When you have a low conversion rate for one of your Marketing Campaigns, the first reaction is to disable it and keep going to rest peacefully.
Sorry but…that’s completely wrong!

When a campaign appears to have a low conversion rate, you should be very careful to discard it too early.
Before to do it, try to ask to yourself (for example):

  • Am I sure that products related to the campaign were really in stock and available on my website? (if not, track it!)
  • Am I sure that the prices of those products were lower or similar to those of my competitors? (if not, check it manually or…scrape them!)
  • Am I sure that the user experience was “smooth and clean”? (if not, analyze it with A/B tests and so on…take care about the product page, the cart and the checkout process)
  • (Last but not least) Am I sure that the CPA (cost per acquisition) or the ROAS is higher of the other campaigns already in place?

To try to explain the last point, let me show an example with a little bit different concept.
Frequently we can see that conversion rates on mobile devices are lower than on desktop ones. So, for example, should I disable campaigns focused on  mobile devices? Take a look at this statistics and you will find that NO, you should not do it!
Even if mobile conversion rate is less than a half of the desktop one, its ROAS is better than the other one!
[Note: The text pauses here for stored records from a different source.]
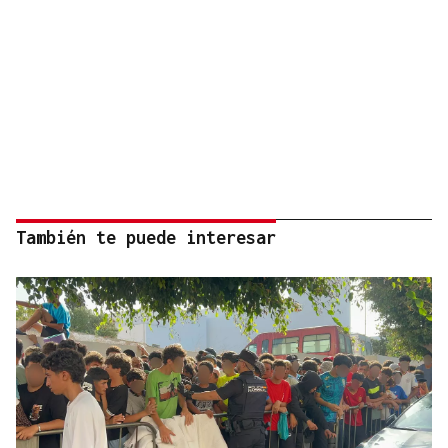
También te puede interesar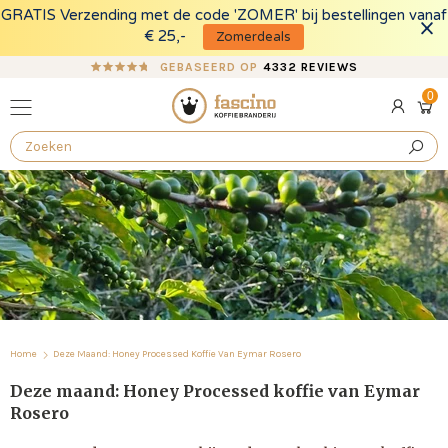
GRATIS Verzending met de code 'ZOMER' bij bestellingen vanaf
FO
€ 25,-
Zomerdeals
GEBASEERD OP
4332 REVIEWS
0
0
Log
pro
Ope
in
cart
draw
Home
Deze Maand: Honey Processed Koffie Van Eymar Rosero
Deze maand: Honey Processed koffie van Eymar
Rosero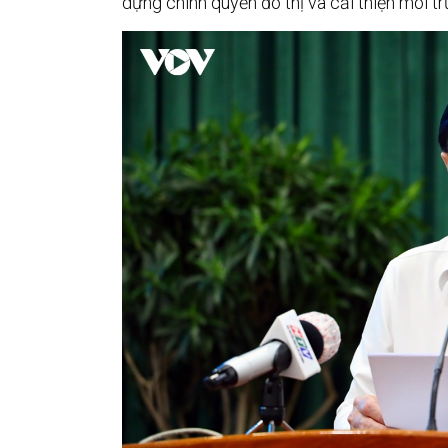
dựng chính quyền đô thị và cải thiện môi t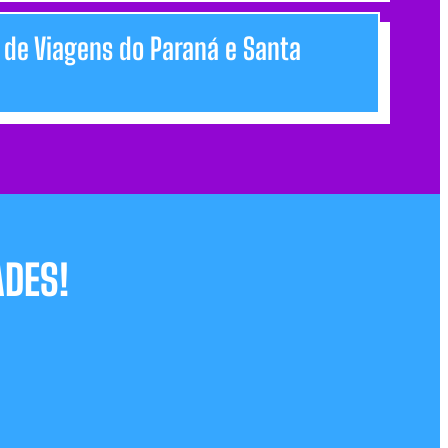
s de Viagens do Paraná e Santa
ES! ​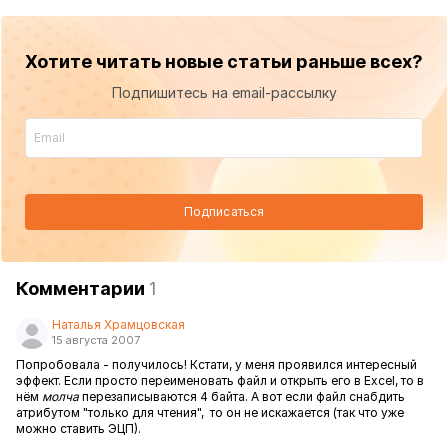
Хотите читать новые статьи раньше всех?
Подпишитесь на email-рассылку
Подписаться
Комментарии
1
Наталья Храмцовская
15 августа 2007
Попробовала - получилось! Кстати, у меня проявился интересный
эффект. Если просто переименовать файл и открыть его в Excel, то в
нём
молча
перезаписываются 4 байта. А вот если файл снабдить
атрибутом "только для чтения", то он не искажается (так что уже
можно ставить ЭЦП).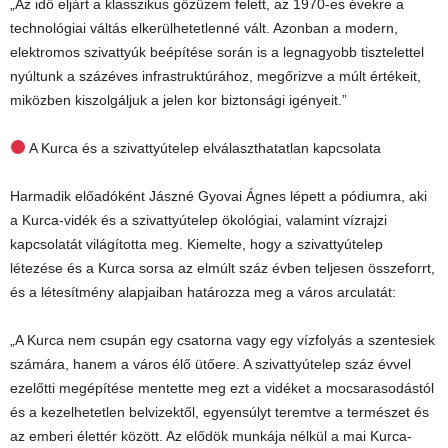
„Az idő eljárt a klasszikus gőzüzem felett, az 1970-es évekre a
technológiai váltás elkerülhetetlenné vált. Azonban a modern,
elektromos szivattyúk beépítése során is a legnagyobb tisztelettel
nyúltunk a százéves infrastruktúrához, megőrizve a múlt értékeit,
miközben kiszolgáljuk a jelen kor biztonsági igényeit.”
A Kurca és a szivattyútelep elválaszthatatlan kapcsolata
Harmadik előadóként Jászné Gyovai Ágnes lépett a pódiumra, aki
a Kurca-vidék és a szivattyútelep ökológiai, valamint vízrajzi
kapcsolatát világította meg. Kiemelte, hogy a szivattyútelep
létezése és a Kurca sorsa az elmúlt száz évben teljesen összeforrt,
és a létesítmény alapjaiban határozza meg a város arculatát:
„A Kurca nem csupán egy csatorna vagy egy vízfolyás a szentesiek
számára, hanem a város élő ütőere. A szivattyútelep száz évvel
ezelőtti megépítése mentette meg ezt a vidéket a mocsarasodástól
és a kezelhetetlen belvizektől, egyensúlyt teremtve a természet és
az emberi élettér között. Az elődök munkája nélkül a mai Kurca-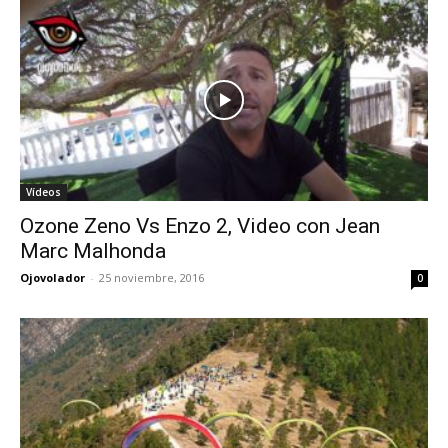
Vídeos
Ozone Zeno Vs Enzo 2, Video con Jean
Marc Malhonda
Ojovolador
-
25 noviembre, 2016
0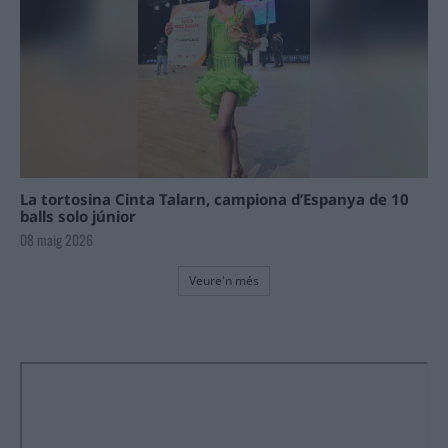
La tortosina Cinta Talarn, campiona d’Espanya de 10
balls solo júnior
08 maig 2026
Veure'n més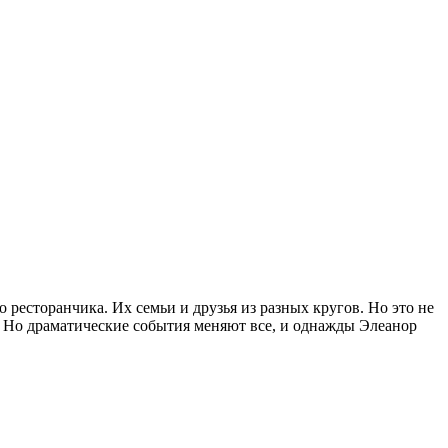
ресторанчика. Их семьи и друзья из разных кругов. Но это не
. Но драматические события меняют все, и однажды Элеанор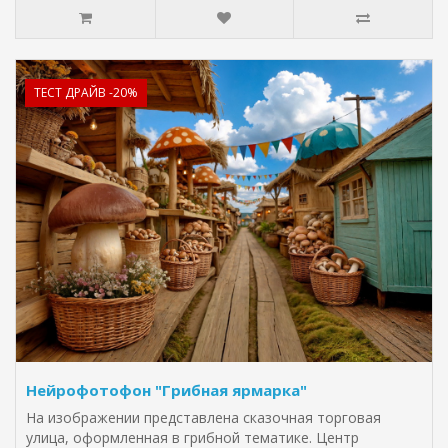
ТЕСТ ДРАЙВ -20%
Нейрофотофон "Грибная ярмарка"
На изображении представлена сказочная торговая
улица, оформленная в грибной тематике. Центр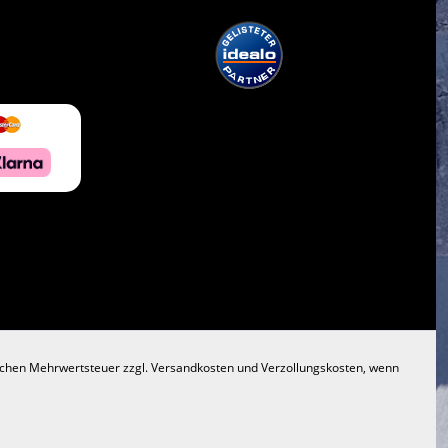
lichen Mehrwertsteuer zzgl.
Versandkosten
und Verzollungskosten, wenn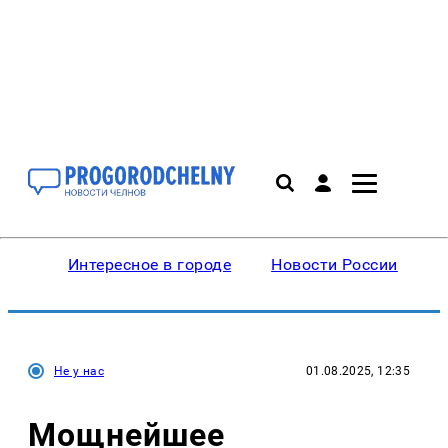
Интересное в городе
Новости России
В
Не у нас
01.08.2025, 12:35
Мощнейшее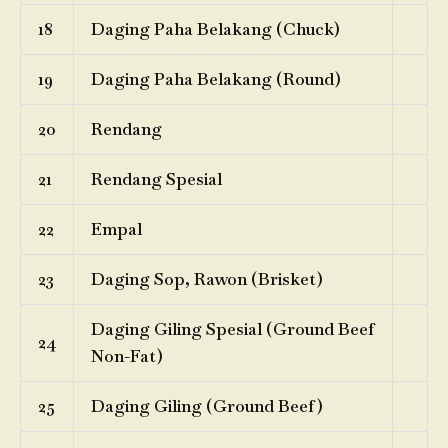
18
Daging Paha Belakang (Chuck)
19
Daging Paha Belakang (Round)
20
Rendang
21
Rendang Spesial
22
Empal
23
Daging Sop, Rawon (Brisket)
Daging Giling Spesial (Ground Beef
24
Non-Fat)
25
Daging Giling (Ground Beef)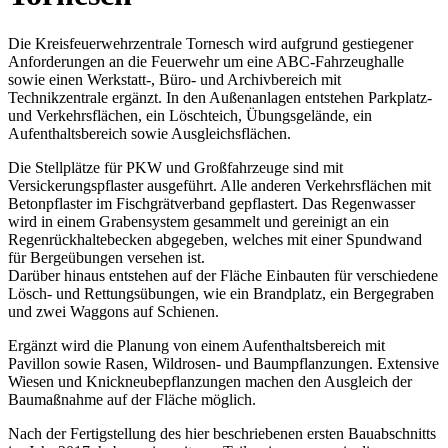
Die Kreisfeuerwehrzentrale Tornesch wird aufgrund gestiegener
Anforderungen an die Feuerwehr um eine ABC-Fahrzeughalle
sowie einen Werkstatt-, Büro- und Archivbereich mit
Technikzentrale ergänzt. In den Außenanlagen entstehen Parkplatz-
und Verkehrsflächen, ein Löschteich, Übungsgelände, ein
Aufenthaltsbereich sowie Ausgleichsflächen.
Die Stellplätze für PKW und Großfahrzeuge sind mit
Versickerungspflaster ausgeführt. Alle anderen Verkehrsflächen mit
Betonpflaster im Fischgrätverband gepflastert. Das Regenwasser
wird in einem Grabensystem gesammelt und gereinigt an ein
Regenrückhaltebecken abgegeben, welches mit einer Spundwand
für Bergeübungen versehen ist.
Darüber hinaus entstehen auf der Fläche Einbauten für verschiedene
Lösch- und Rettungsübungen, wie ein Brandplatz, ein Bergegraben
und zwei Waggons auf Schienen.
Ergänzt wird die Planung von einem Aufenthaltsbereich mit
Pavillon sowie Rasen, Wildrosen- und Baumpflanzungen. Extensive
Wiesen und Knickneubepflanzungen machen den Ausgleich der
Baumaßnahme auf der Fläche möglich.
Nach der Fertigstellung des hier beschriebenen ersten Bauabschnitts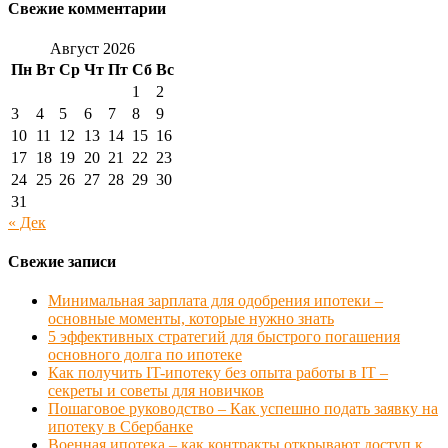
Свежие комментарии
Август 2026
Пн
Вт
Ср
Чт
Пт
Сб
Вс
1
2
3
4
5
6
7
8
9
10
11
12
13
14
15
16
17
18
19
20
21
22
23
24
25
26
27
28
29
30
31
« Дек
Свежие записи
Минимальная зарплата для одобрения ипотеки –
основные моменты, которые нужно знать
5 эффективных стратегий для быстрого погашения
основного долга по ипотеке
Как получить IT-ипотеку без опыта работы в IT –
секреты и советы для новичков
Пошаговое руководство – Как успешно подать заявку на
ипотеку в Сбербанке
Военная ипотека – как контракты открывают доступ к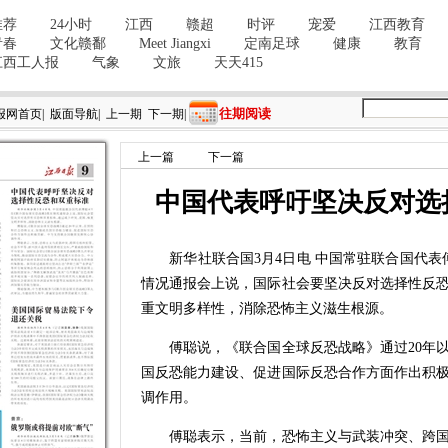
往期阅读
报网首页
|
版面导航
|
上一期
下一期
|
上一篇
下一篇
中国代表呼吁坚决反对选
新华社联合国3月4日电 中国常驻联合国代表
情况通报会上说，国际社会要坚决反对选择性反
重文明多样性，消除恐怖主义滋生根源。
傅聪说，《联合国全球反恐战略》通过20年以
国反恐能力建设、促进国际反恐合作方面作出积
调作用。
傅聪表示，当前，恐怖主义与武装冲突、跨国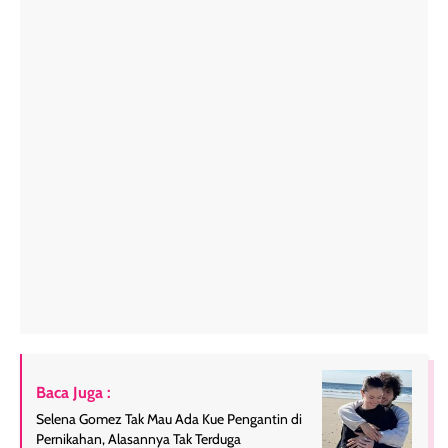
Baca Juga :
Selena Gomez Tak Mau Ada Kue Pengantin di
Pernikahan, Alasannya Tak Terduga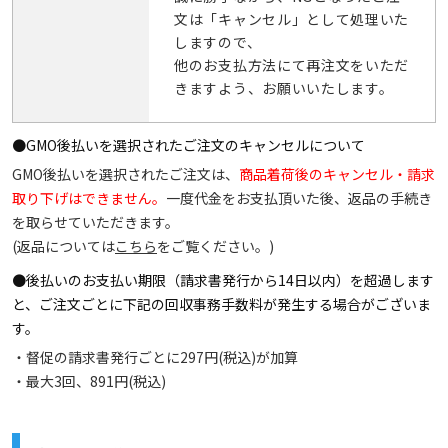
文は「キャンセル」として処理いた
しますので、
他のお支払方法にて再注文をいただ
きますよう、お願いいたします。
●GMO後払いを選択されたご注文のキャンセルについて
GMO後払いを選択されたご注文は、
商品着荷後のキャンセル・請求
取り下げはできません。
一度代金をお支払頂いた後、返品の手続き
を取らせていただきます。
(返品については
こちら
をご覧ください。)
●後払いのお支払い期限（請求書発行から14日以内）を超過します
と、ご注文ごとに下記の回収事務手数料が発生する場合がございま
す。
・督促の請求書発行ごとに297円(税込)が加算
・最大3回、891円(税込)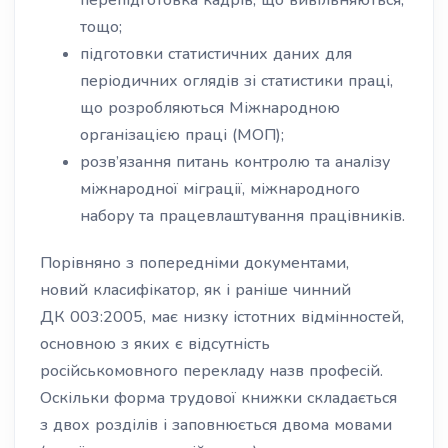
перепідготовка кадрів, що вивільняються,
тощо;
підготовки статистичних даних для
періодичних оглядів зі статистики праці,
що розробляються Міжнародною
організацією праці (МОП);
розв’язання питань контролю та аналізу
міжнародної міграції, міжнародного
набору та працевлаштування працівників.
Порівняно з попередніми документами,
новий класифікатор, як і раніше чинний
ДК 003:2005, має низку істотних відмінностей,
основною з яких є відсутність
російськомовного перекладу назв професій.
Оскільки форма трудової книжки складається
з двох розділів і заповнюється двома мовами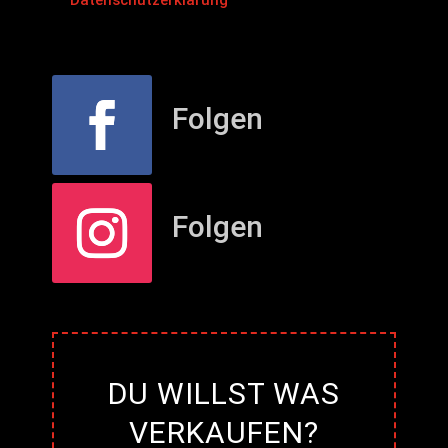
Datenschutzerklärung
Folgen
Folgen
DU WILLST WAS
VERKAUFEN?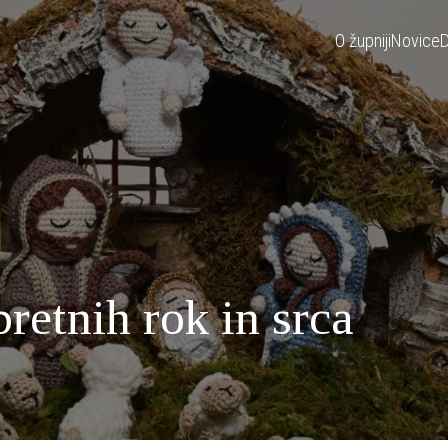
O župniji
Novice
D
pretnih rok in srca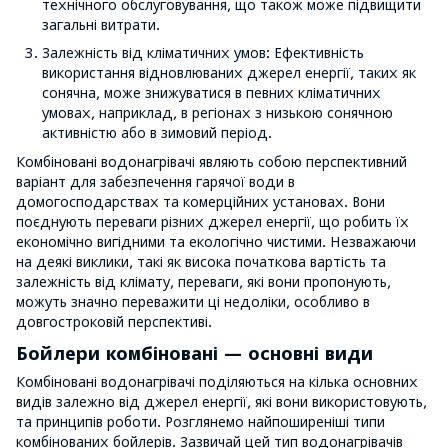
технічного обслуговування, що також може підвищити
загальні витрати.
Залежність від кліматичних умов: Ефективність
використання відновлюваних джерел енергії, таких як
сонячна, може знижуватися в певних кліматичних
умовах, наприклад, в регіонах з низькою сонячною
активністю або в зимовий період.
Комбіновані водонагрівачі являють собою перспективний
варіант для забезпечення гарячої води в
домогосподарствах та комерційних установах. Вони
поєднують переваги різних джерел енергії, що робить їх
економічно вигідними та екологічно чистими. Незважаючи
на деякі виклики, такі як висока початкова вартість та
залежність від клімату, переваги, які вони пропонують,
можуть значно переважити ці недоліки, особливо в
довгостроковій перспективі.
Бойлери комбіновані — основні види
Комбіновані водонагрівачі поділяються на кілька основних
видів залежно від джерел енергії, які вони використовують,
та принципів роботи. Розглянемо найпоширеніші типи
комбінованих бойлерів. Зазвичай цей тип водонагрівачів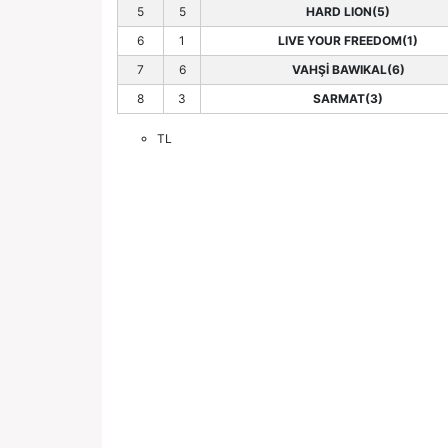
5
5
HARD LION(5)
6
1
LIVE YOUR FREEDOM(1)
7
6
VAHŞİ BAWIKAL(6)
8
3
SARMAT(3)
TL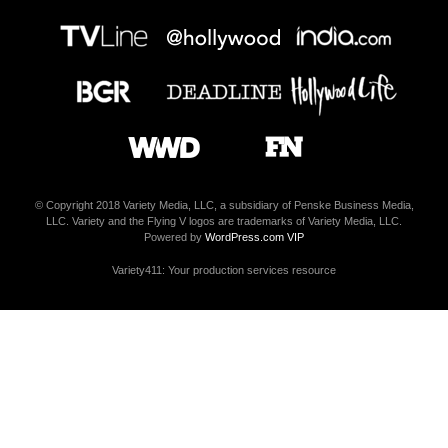
© Copyright 2018 Variety Media, LLC, a subsidiary of Penske Business Media,
LLC. Variety and the Flying V logos are trademarks of Variety Media, LLC.
Powered by
WordPress.com VIP
Variety411: Your production services resource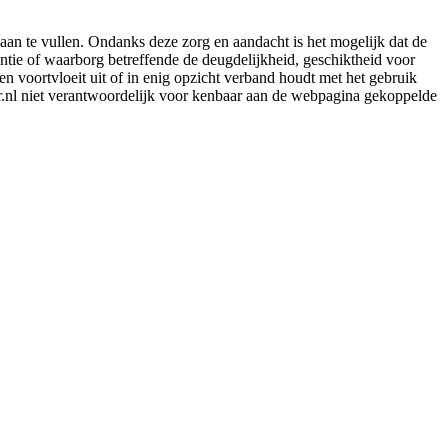
aan te vullen. Ondanks deze zorg en aandacht is het mogelijk dat de
rantie of waarborg betreffende de deugdelijkheid, geschiktheid voor
en voortvloeit uit of in enig opzicht verband houdt met het gebruik
er.nl niet verantwoordelijk voor kenbaar aan de webpagina gekoppelde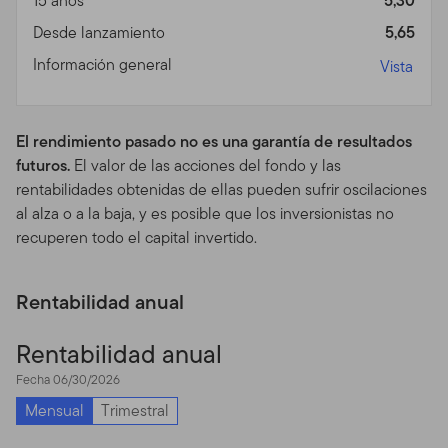
15 años
5,30
de inversión, o estrategia o cualquier otro producto o
Desde lanzamiento
5,65
servicio, es apropiado o adecuado para usted basado en
Información general
Vista
sus objetivos de inversión y en su situación personal y
financiera. Usted debería consultar a un abogado o a un
profesional impositivo con relación a su situación legal o
El rendimiento pasado no es una garantía de resultados
impositiva.
futuros.
El valor de las acciones del fondo y las
Usos Prohibidos y Medios
rentabilidades obtenidas de ellas pueden sufrir oscilaciones
al alza o a la baja, y es posible que los inversionistas no
de Acceso
recuperen todo el capital invertido.
Usos Prohibidos.
A raíz de que todos los servidores
tienen una capacidad limitada y son utilizados por
Rentabilidad anual
mucha gente, usted no puede utilizar el Sitio de modo
tal que pueda dañar o sobrecargar a cualquiera de los
Rentabilidad anual
servidores de Franklin Templeton. Usted no podría
utilizar el Sitio de modo que pueda interferir con el uso
Fecha 06/30/2026
del sitio por un tercero.
Mensual
Trimestral
Medios de Acceso.
El Sitio está diseñado para ser visto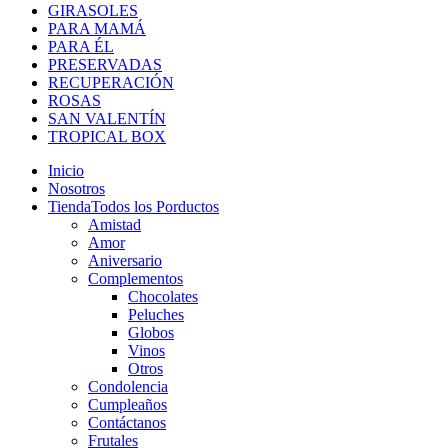
GIRASOLES
PARA MAMÁ
PARA ÉL
PRESERVADAS
RECUPERACIÓN
ROSAS
SAN VALENTÍN
TROPICAL BOX
Inicio
Nosotros
Tienda
Todos los Porductos
Amistad
Amor
Aniversario
Complementos
Chocolates
Peluches
Globos
Vinos
Otros
Condolencia
Cumpleaños
Contáctanos
Frutales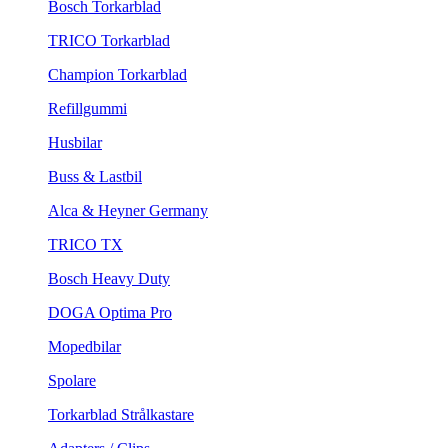
Bosch Torkarblad
TRICO Torkarblad
Champion Torkarblad
Refillgummi
Husbilar
Buss & Lastbil
Alca & Heyner Germany
TRICO TX
Bosch Heavy Duty
DOGA Optima Pro
Mopedbilar
Spolare
Torkarblad Strålkastare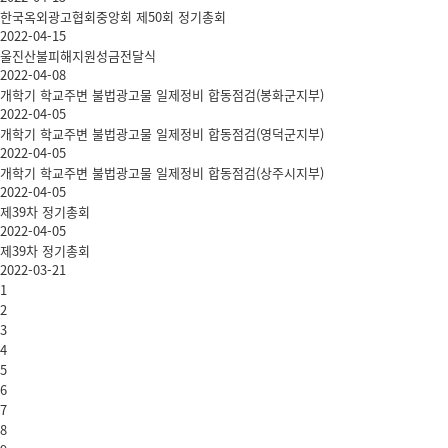
한국옥외광고협회중앙회 제50회 정기총회
2022-04-15
울진산불피해지원성금전달식
2022-04-08
개학기 학교주변 불법광고물 일제정비 합동점검(봉화군지부)
2022-04-05
개학기 학교주변 불법광고물 일제정비 합동점검(영덕군지부)
2022-04-05
개학기 학교주변 불법광고물 일제정비 합동점검(상주시지부)
2022-04-05
제39차 정기총회
2022-04-05
제39차 정기총회
2022-03-21
1
2
3
4
5
6
7
8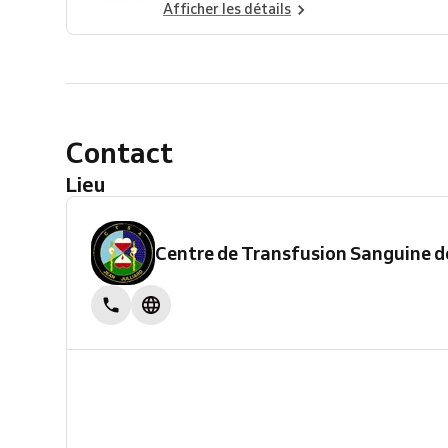
Afficher les détails
Contact
Lieu
Centre de Transfusion Sanguine de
The only thing you should do, in this case, is to optimize the global conversion rate and, at the same time, improve the ROAS on desktop devices, that is, for example, “find products on which the advertising is a wasting of money!”
Conversion Rate and ROAS

Anytime you take a decision about Web Marketing activities, be sure to analyze any detail constantly and deeply.

Don’t forget, naturally, to track any of your campaigns just from the beginning. If you will work with numbers and analysis, it’s pretty sure that you will not take wrong decisions in future!